Looking back at the columns I wrote in the first days after 9/11, I'm pleasantly surprised by how perceptive they were on the self-loathing of the West, the uselessness of the Cold War alliances, the duplicitousness of America's 'moderate' Arab 'friends', etc. But 1 seriously underestimated the degree to which much of Europe would be unhinged by 11 September, If it's a choice between Meacher or the Continentals who've turned down US requests for troop contributions because they want Iraq to go belly up so that Bush gets defeated in 2004 and some wimp Democrat gets elected who'll treat them with the respect they deserve. I'll take the latter. Chirac's decayed cynicism is marginally less unmoored from reality.
But, as the descent into madness of Mr Meacher illustrates. there's no longer any agreement on what reality is. Last Sunday, the Observer ran a story headlined 'Bush Seeks An Exit Strategy As War Threatens His Career': 'The President will make a dramatic U-turn on Iraq in a TV broadcast tonight to try to salvage his hopes of reelection amid Americans' growing hostility to the casualties and chaos . . . approval ratings plummeting . . another Vietnam .. sons and daughters dying daily .. bogged down....'
Did Bush seek an exit strategy? Did he make a dramatic U-turn? Au contraire. 'We have carried the fight to the enemy,' he said. 'The surest way to avoid attacks on our own people is to engage the enemy where he lives and plans. We are fighting that enemy in Iraq and Afghanistan today so that we do not meet him again on our own streets, in our own cities.'
Are America's sons and daughters dying daily in guerrilla attacks? No. As I write, no American serviceman has died in Iraq for nine days. Whatever that is, it's not Vietnam.
Are Bush's approval ratings plummeting? Gallup has him at 59 per cent. In any case, he always takes August off and his numbers always slip as noisy Democrats run around filling the vacuum. Then September arrives, he comes back to work and they rise again. It's now an established seasonal variation.
The story of the summer is that the American people refused to be panicked by the media, the Democrats and the Europeans.
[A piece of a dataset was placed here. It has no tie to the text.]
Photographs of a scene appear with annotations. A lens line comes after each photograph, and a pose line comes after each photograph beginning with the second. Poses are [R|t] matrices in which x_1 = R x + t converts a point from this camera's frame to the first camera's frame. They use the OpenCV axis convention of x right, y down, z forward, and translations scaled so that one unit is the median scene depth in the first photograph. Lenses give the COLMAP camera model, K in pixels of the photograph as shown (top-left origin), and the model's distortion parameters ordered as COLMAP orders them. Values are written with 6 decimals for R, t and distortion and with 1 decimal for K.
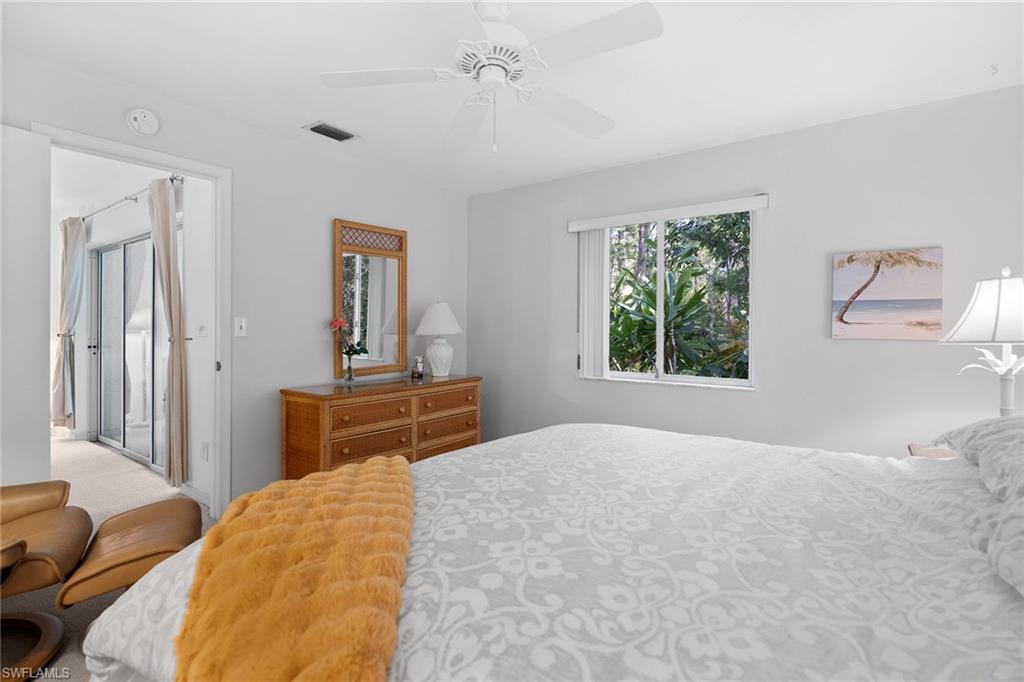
lens RADIAL K [[478.6, 0, 513.6], [0, 478.6, 334.4], [0, 0, 1]] dist [-0.000232, -0.000080]
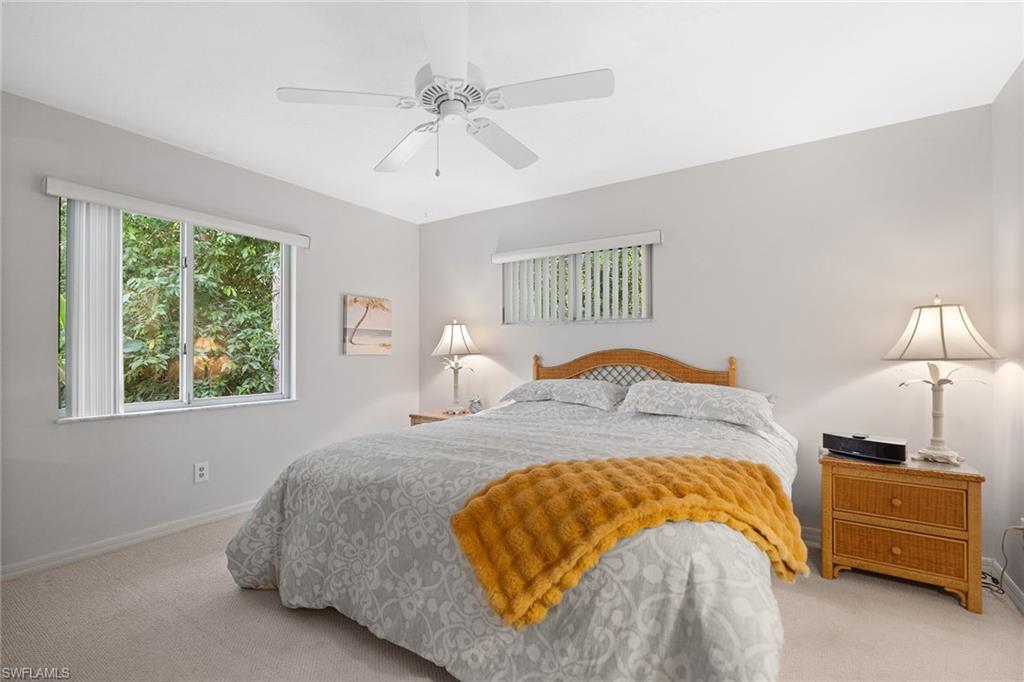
lens RADIAL K [[459.3, 0, 510.0], [0, 459.3, 343.8], [0, 0, 1]] dist [0.003121, -0.000634]
pose [[-0.038507, 0.010394, 0.999204, -0.711457], [0.005248, 0.999934, -0.010200, -0.006997], [-0.999245, 0.004851, -0.038559, 0.582106]]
Indeed, the awesome divide between the postmodern sophists and everybody else is the real legacy of 11 September. As the day itself recedes into the past, the splinter it opened up in the settled international order gets wider and wider to the point where 9/11 is a fault line through reality itself. Depending on which side you stand, success is failure, victory is disaster. The other day Caroline Hawley, the BBC's gal in Baghdad, declared, 'Saddam must be gloating in his hiding place over the irony that the United States, which toppled him in the name of fighting terror, has now had to concede that Iraq has become a "battlefield" in the war on terror — a magnet for Muslim militants who want to wage war on America.'
America has 'now had to concede'? Where's she been the last three months? As Bush himself said, apropos Saudi and Syrian terrorists minded to take a vacation in the Sunni Triangle, 'Bring 'ern on.' I mentioned some weeks back my compatriot David Warren's assertion that in Iraq Washington had carefully hung up its 'flypaper', an image that has since caught on and is rather more accurate than Miss Hawley's. But hers will do: would you rather 'Muslim militants' attempted to blow up civilians in Boston and Dallas or instead tried to take on the world's bestarmed soldiers in Tikrit and Ramadi? It's not a tough call.
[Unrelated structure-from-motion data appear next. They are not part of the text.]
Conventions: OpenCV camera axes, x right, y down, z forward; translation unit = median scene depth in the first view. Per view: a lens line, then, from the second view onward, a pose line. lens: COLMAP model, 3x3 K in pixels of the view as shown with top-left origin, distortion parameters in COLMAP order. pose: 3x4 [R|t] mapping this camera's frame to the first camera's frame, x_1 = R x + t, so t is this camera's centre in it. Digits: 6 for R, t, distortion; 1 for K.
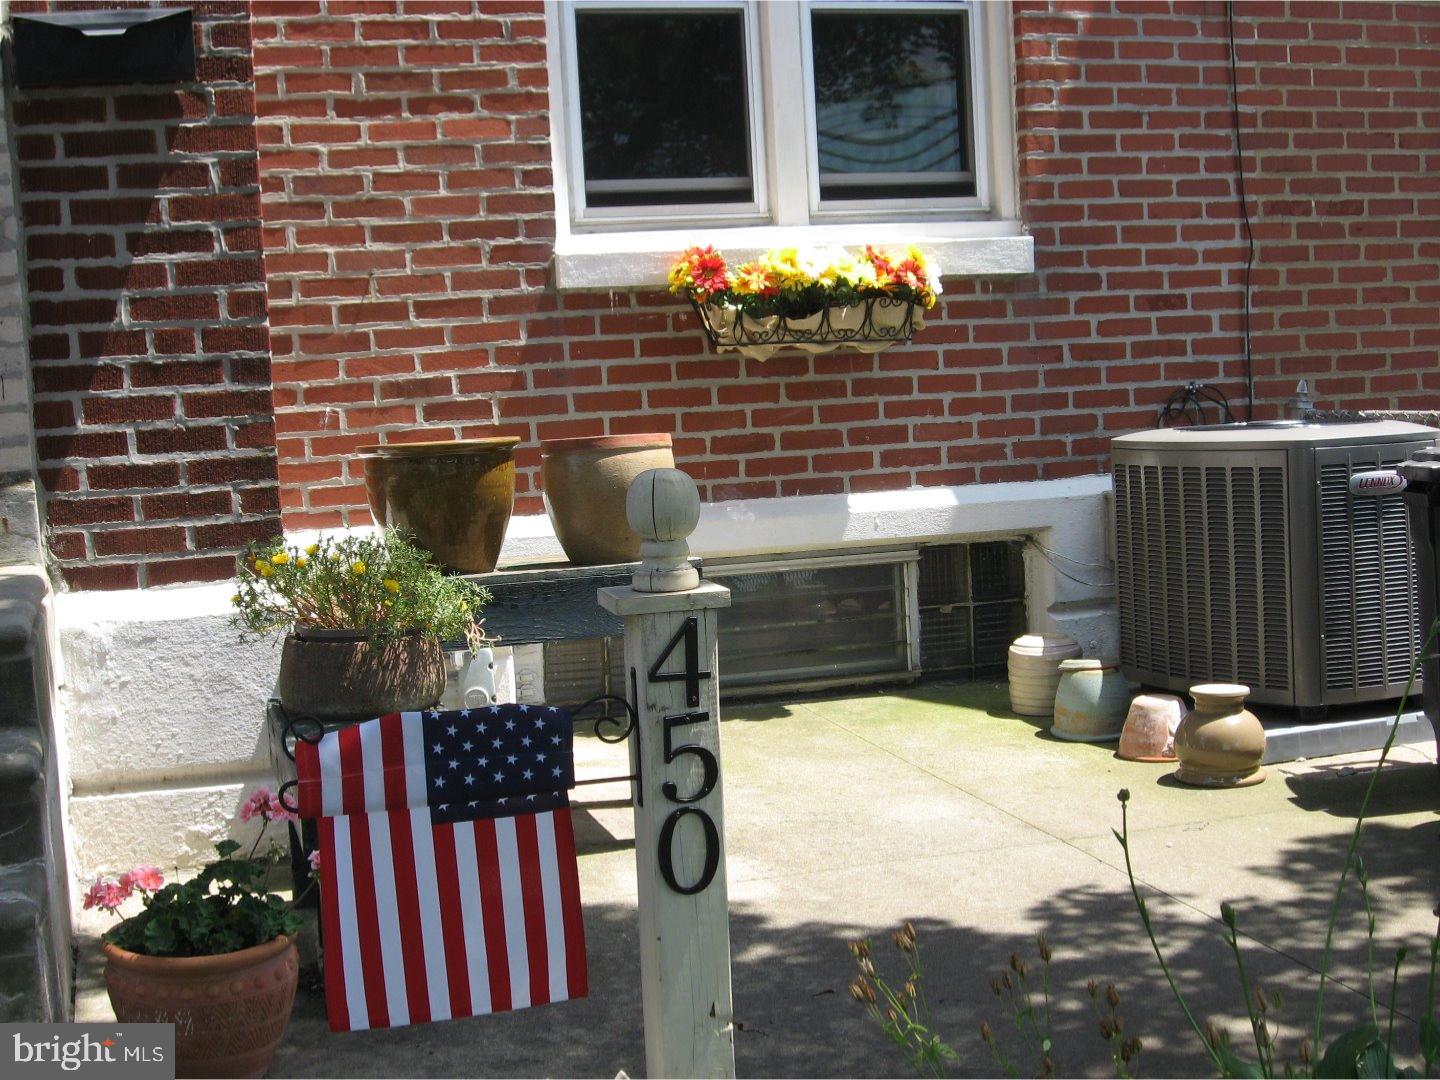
lens RADIAL K [[1963.0, 0, 718.9], [0, 1963.0, 541.8], [0, 0, 1]] dist [-0.134728, 0.000000]
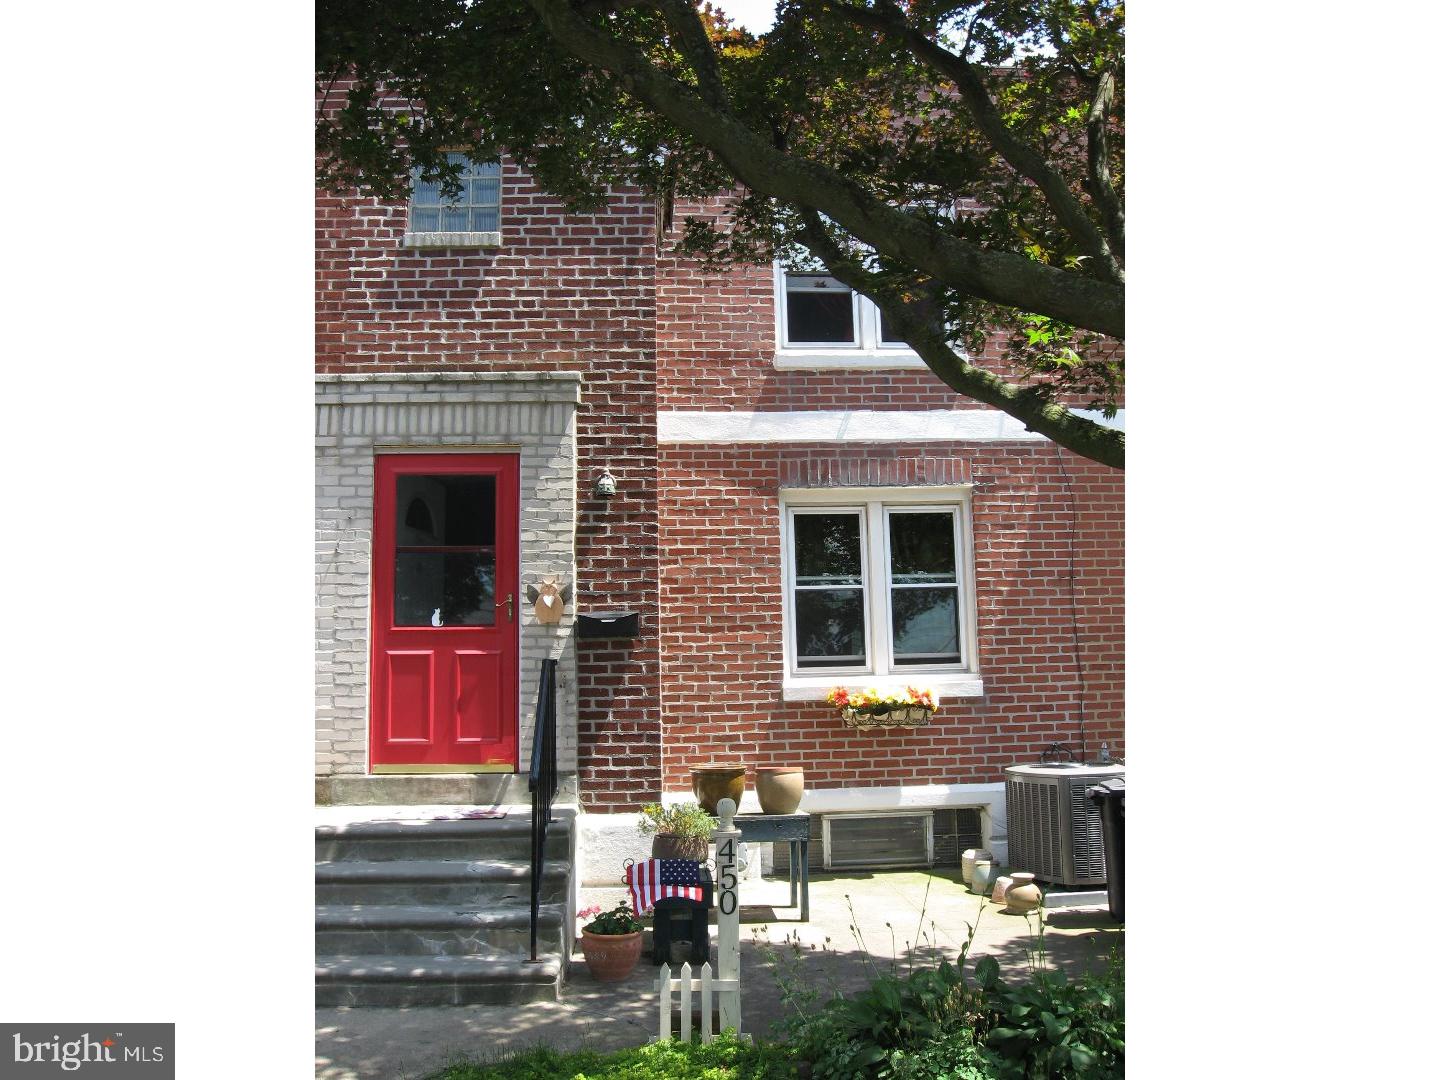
lens RADIAL K [[1092.0, 0, 730.0], [0, 1092.0, 532.1], [0, 0, 1]] dist [-0.121741, 0.001578]
pose [[0.974951, -0.002068, -0.222409, 0.187117], [-0.047839, 0.974603, -0.218768, -0.033905], [0.217213, 0.223928, 0.950092, -0.462673]]
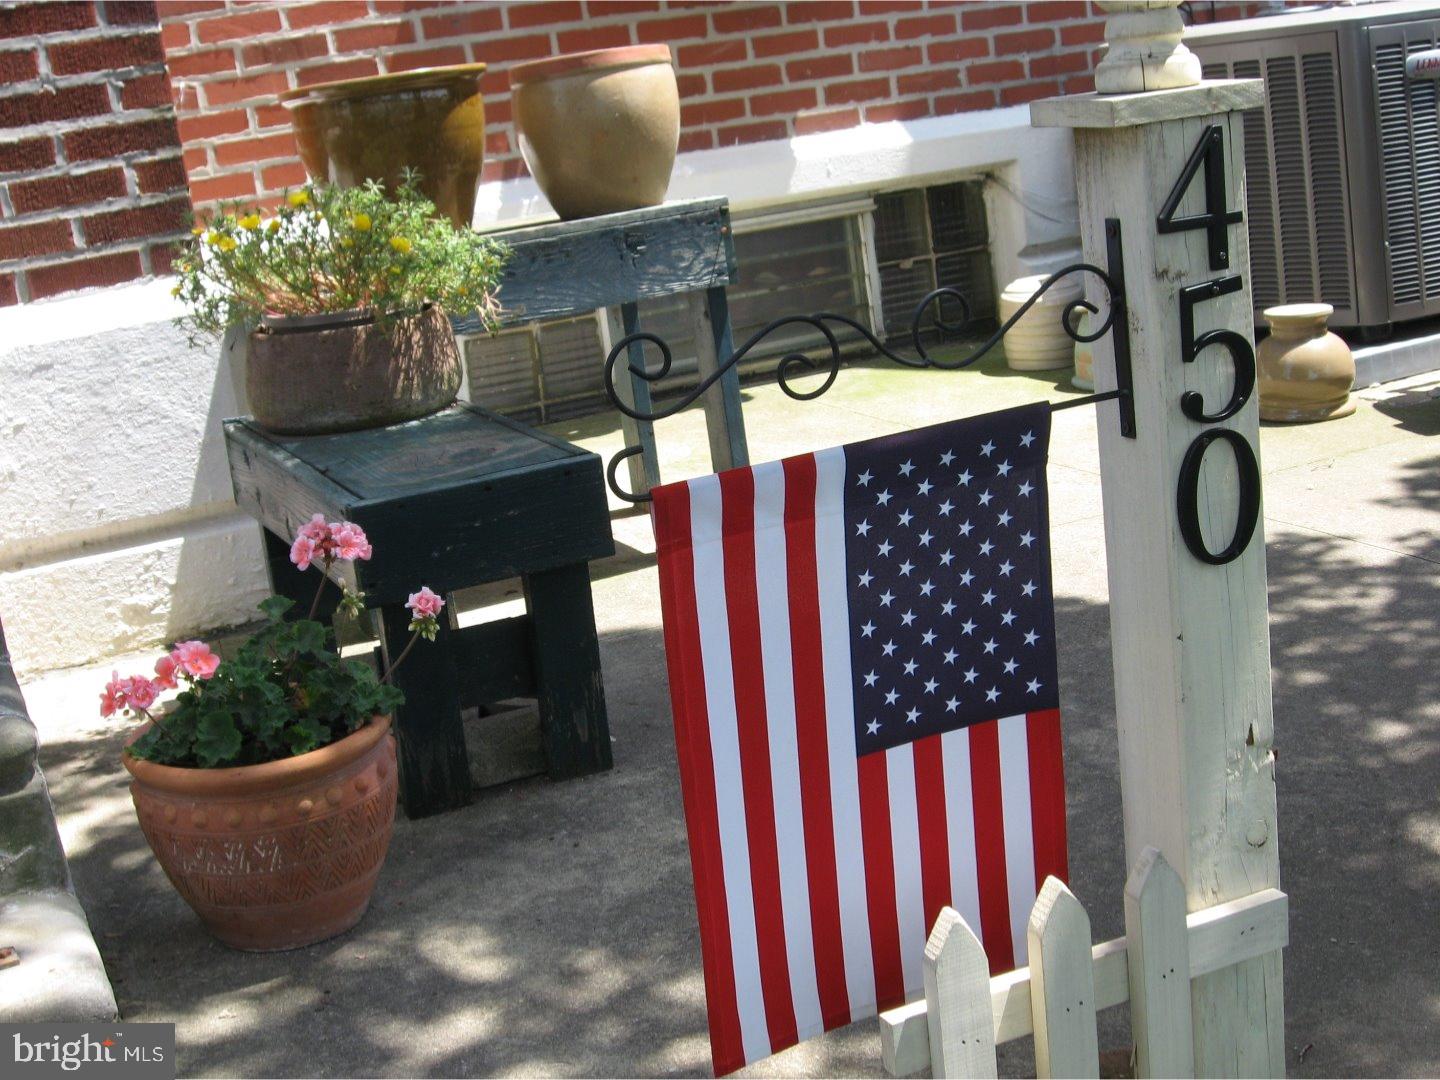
lens RADIAL K [[1963.0, 0, 718.3], [0, 1963.0, 542.3], [0, 0, 1]] dist [-0.134728, 0.000000]
pose [[0.986232, -0.111221, 0.122379, -0.108769], [0.093081, 0.985030, 0.145090, 0.027232], [-0.136684, -0.131701, 0.981821, 0.165536]]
And does Miss Hawley really think Saddam is 'gloating' right now? His dynastic ambitions died with his sons, he's kipping at the back of his second cousin's donkey stall, and he'd kill for a new box of Quality Street but George Galloway's nowhere in sight.
Miss Hawley has mistakenly assumed that Saddam thinks as she and Harold Pinter and Jacques Chirac do: that it's all about America. When something blows up in Iraq and it can be passed off as a 'setback' for Bush, Miss Hawley has a good gloat. But it's not much consolation to Saddam: he's thinking of his gold toilet, and no matter how furiously Miss Hawley spins things he's not going to be sitting on that ever again. They've sounded the last flush at the Presidential Palace. Likewise, for Mullah Omar.
Speaking of whom, now there was a magnet for Muslim militants. He sublet his entire country as a terrorist training camp. Where does the aspiring jihadi go now? But, as we all know, Afghanistan is another Bush flopperoo. According to Newsweek, it's 'sinking deeper into poverty'. Meanwhile, preliminary IMF estimates indicate the Afghan economy grew 28 per cent last year.
Here's another interesting fact: in Syria, Boy Assad, head of the sole surviving Baathist regime, recently announced that his country would no longer be a one-party state. Apparently, he was worried that much of the business class would up sticks and move across the border to Iraq. It seems the place isn't a magnet just for terrorists.
If 9/11 liberated the Bush administration to put into action its scheme to take over the world, then it also liberated the Western elites to embrace finally and wholeheartedly anti-Americanism as the New Unifying Theory of Everything. It didn't have to be like that: the intellectual class could have sided with the women of Afghanistan or the political prisoners of Iraq. But the advantage of sour oppositionism is that whatever happens there's always something to sneer at. If Osama pops up, see, he got away. If he doesn't pop up, how do you know he didn't get away? If he turns up dead, whoa, now you've made him a martyr, a thousand more will bloom in his dust.
I think we should look at the late bin Laden in his own terms. In the last decade, he and al-Qa'eda have bombed American interests a little over every two years: February 1993: the first attack on the World Trade Center; November 1995: the car bomb at a building where US military advisors work in Riyadh; June 1996: the explosion at the Khobar military base; August 1998: the African embassy attacks; October 2000: the suicide bombing of the USS Cole; September 2001: the World Trade Center and the Pentagon.
Don't ask me what the long-term strategy behind these biennial attacks is supposed to be. But, from oh, say, November, it becomes harder with each passing week for the doom-mongers to argue that the lack of activity is consistent with bin Laden's modus operandi. To be sure, I still read the in-depth reports by experts who say he's alive and well and living on the Northwest Frontier. But, if he doesn't show himself, then inevitably those 'experts' begin to sound like the fellows who claim to know the whereabouts of Lord Lucan or the truth about the Loch Ness Monster. It's all very scientific, I'm sure, but sooner or later Lucan and Nessie have to do a bit of work and put in an appearance themselves.
Instead, Osama makes audio cassettes, and he licenses his subordinates to make audio cassettes, and they issue bloodcurdling threats against everyone from the Great Satan to hapless bystanders like Ireland and Canada, and none of those threats comes to pass. They're all turban and no jihad. They were at it again the other day: We announce there will be new attacks inside and outside [the US1 which would make America forget the attacks of 11 September,' said an al-Qa'eda spokesman.
Maybe he's right, and by the time you read this Chicago and Atlanta will be ablaze. Or maybe it will be like all the other empty threats. Even in the Hindu Kush at the all-U-can-eat scorpion buffet, you can't dine out on 9/11 for ever. This is a long war — but for America, with victories at home, in Afghanistan, in Iraq and elsewhere, it's been a pretty good start.